WASHINGTON, April 30 (Reuters) -
Nearly 90% of U.S. House of Representatives members have signed a letter urging the Trump administration to change the way it is dealing with the United Nations as it pushes the Security Council to extend an arms embargo on Iran, congressional sources said on Thursday.
In a rare show of bipartisanship, at least 382 of the 429 members of the Democratic-controlled House - Democrats and Republicans - have signed the letter to Secretary of State Mike Pompeo urging him to work with U.S. allies and partners to extend the embargo, which expires in October, as well as U.N. travel restrictions on Iranians involved with arms proliferation.
"The U.N. arms embargo is set to expire in October, and we are concerned that the ban's expiration will lead to more states buying and selling weapons to and from Iran," said the letter, seen by Reuters and led by Representatives Eliot Engel, chairman of the House Foreign Affairs Committee, and Mike McCaul, the committee's ranking Republican.
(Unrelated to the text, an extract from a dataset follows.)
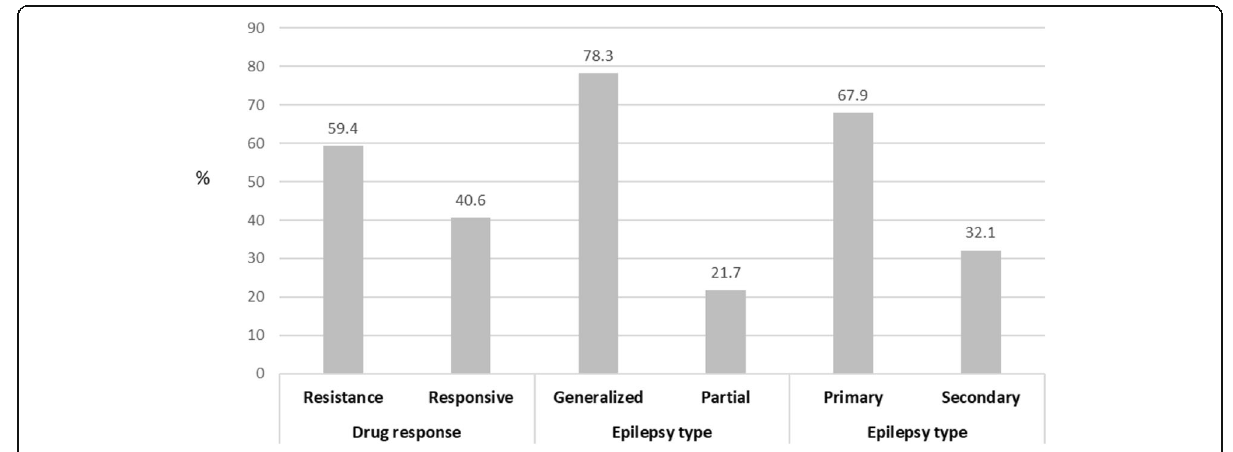
Fig. 2 Epilepsy type and drug response among the studied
Congressional aides said signatures were still being collected, and it had not yet been sent to the State Department.
President Donald Trump's administration has been taking a much harder line with the United Nations over its desire to extend and strengthen the embargo, threatening to trigger a return of all U.N. sanctions on Iran as leverage to get backing from the 15-member Security Council. Diplomats said that tactic would lead to a tough, messy battle.
Washington has shared its strategy with Britain, France and Germany, which are council members and parties to the 2015 deal between Iran and world powers that prevents Tehran from developing nuclear weapons in exchange for sanctions relief.
Trump withdrew the United States from that deal in 2018, promising he would make a much better one than the pact agreed upon by his predecessor, Democratic President Barack Obama.
That new and better deal has not yet materialized.
Trump's administration has pursued a "maximum pressure" campaign seeking to limit Tehran's weapons programs and influence across the Middle East, breaking with allies that have urged that sanctions be eased and economic aid allowed to help deal with the coronavirus pandemic.
"Maybe this can be the beginning of that better deal," a congressional aide said.
Authors of the letter hoped it would be a return to bipartisanship on U.S. dealings with Iran, after years of steep divisions between the two parties beginning with Obama's work on the landmark nuclear pact.